As a free school, Winchester Academy would be state-funded but not under local authority control.
This means it can decide its own curriculum, length of school day, and admission criteria.
The Winchester free school plans to have a compulsory extended school day that runs from 8.30am to 4.30pm to provide extra-curricular activities for all pupils, including languages, sport, drama, music and dance at no cost to parents.
The school’s philosophy includes a strict “no tolerance” behaviour policy to ensure high standards of uniform, attendance and homework.
It plans a traditional model of education, focusing on basic skills in maths, reading and writing.
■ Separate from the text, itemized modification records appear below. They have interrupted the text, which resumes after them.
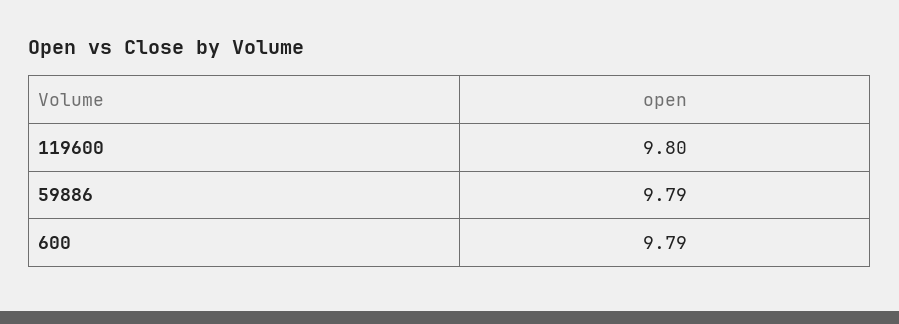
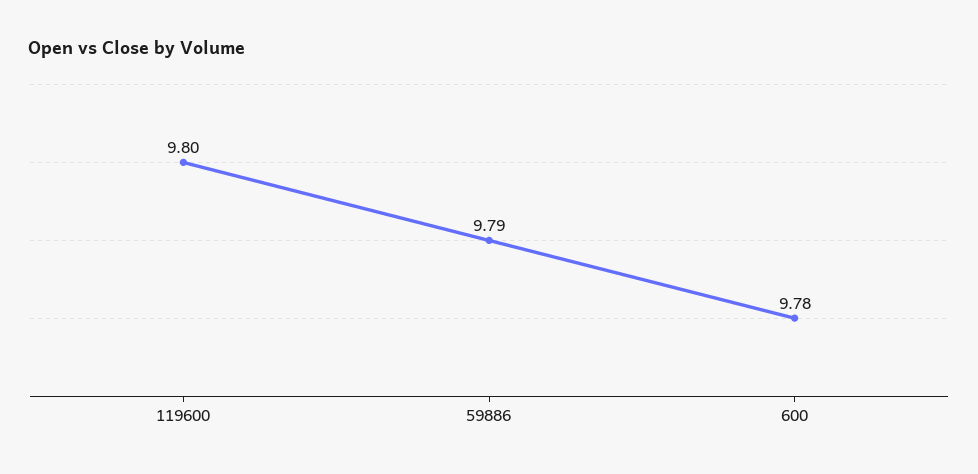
  {
    "119600": 9.8,
    "59886": 9.79,
-   "600": 9.79
+   "600": 9.78
  }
But it also promises a life skills programme to ensure pupils leave as “aspirational citizens of the future”.
However, the free school would follow Hampshire County Council’s admissions policy which is based on geographical catchment areas with those living closest to the school gate having priority.
Bournemouth-based Laura Dickson, an education consultant and former headteacher, is project coordinator for the new school.
She said: “We don’t want to step on the toes of any other schools and would work alongside and in partnership with them.”
If the Winchester Academy bid is accepted, organisers will be interviewed by government officials in March.
If it all works out, the free school will have 60 pupils in reception classes and grow to 420 students aged four to 11.
Mrs Dickson said about 40 prospective parents had already registered an interest in the reception places for September 2014.
Organisers have to show evidence of parental demand to win Government funding. The DfE is keen to start free schools where there is a shortage of school places.
However, Hampshire County Council has just approved plans to provide hundreds of new school places in the city at a cost of £10m.
In addition to the new two-form entry at The Westgate, it plans to expand St Peter’s Catholic Primary in Oliver’s Battery and Winnall Primary.
Free schools are the controversial brainchild of education secretary Michael Gove.
Twenty-four were opened in September 2011, another 55 in 2012, and 102 more will open this year.
Many are religious schools, including one where pupils practise transcendental meditation, but they have also included a specialist music primary, bilingual primary, and a “creative and unhurried” Steiner school.
Some have been over-subscribed, but many have opened with far fewer students than hoped.